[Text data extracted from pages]
______________________________

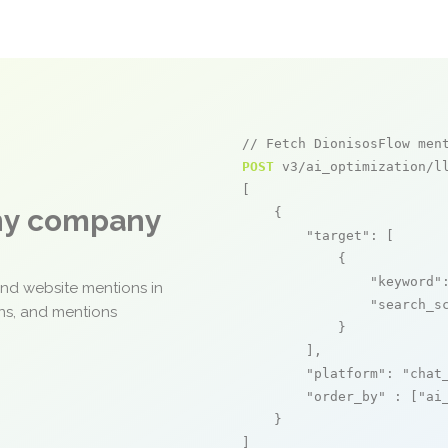
// Fetch DionisosFlow men
POST
 v3/ai_optimization/ll
[

any company
    {

"target"
: [

            {

"keyword"
and website mentions in
"search_s
ons, and mentions
            }

        ],

"platform"
: 
"chat
"order_by"
 : [
"ai
    }

]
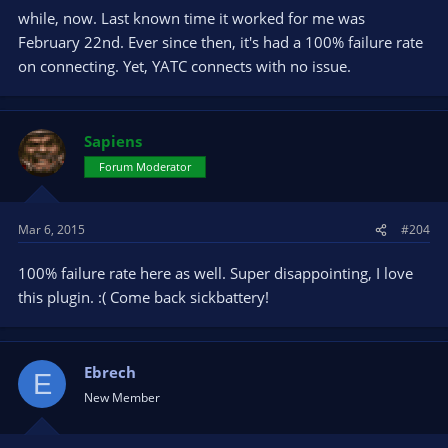
while, now. Last known time it worked for me was
February 22nd. Ever since then, it's had a 100% failure rate
on connecting. Yet, YATC connects with no issue.
Sapiens
Forum Moderator
Mar 6, 2015
#204
100% failure rate here as well. Super disappointing, I love
this plugin. :( Come back sickbattery!
Ebrech
E
New Member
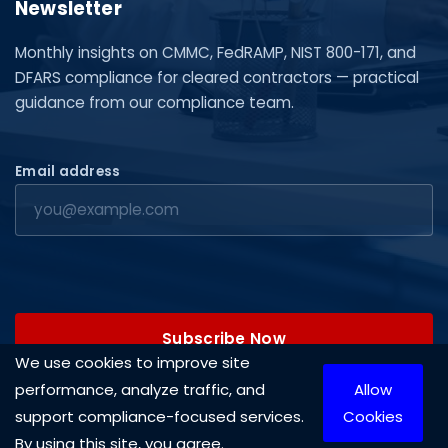
Newsletter
Monthly insights on CMMC, FedRAMP, NIST 800-171, and
DFARS compliance for cleared contractors — practical
guidance from our compliance team.
Email address
Subscribe Now
We use cookies to improve site
performance, analyze traffic, and
Allow
support compliance-focused services.
Cookies
By using this site, you agree.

______________________________

# Assignment
Arrange every line of text in the records as a JSON list of strings, one string per line, with blank lines left out. Leave the pictures out of the answer.

# Expected answer
[
  "// Fetch DionisosFlow men",
  "POST",
  " v3/ai_optimization/ll",
  "[",
  "any company",
  "    {",
  "\"target\"",
  ": [",
  "            {",
  "\"keyword\"",
  "and website mentions in",
  "\"search_s",
  "ons, and mentions",
  "            }",
  "        ],",
  "\"platform\"",
  ": ",
  "\"chat",
  "\"order_by\"",
  " : [",
  "\"ai",
  "    }",
  "]",
  "while, now. Last known time it worked for me was",
  "February 22nd. Ever since then, it's had a 100% failure rate",
  "on connecting. Yet, YATC connects with no issue.",
  "Sapiens",
  "Forum Moderator",
  "Mar 6, 2015",
  "#204",
  "100% failure rate here as well. Super disappointing, I love",
  "this plugin. :( Come back sickbattery!",
  "Ebrech",
  "E",
  "New Member",
  "Newsletter",
  "Monthly insights on CMMC, FedRAMP, NIST 800-171, and",
  "DFARS compliance for cleared contractors — practical",
  "guidance from our compliance team.",
  "Email address",
  "Subscribe Now",
  "We use cookies to improve site",
  "performance, analyze traffic, and",
  "Allow",
  "support compliance-focused services.",
  "Cookies",
  "By using this site, you agree."
]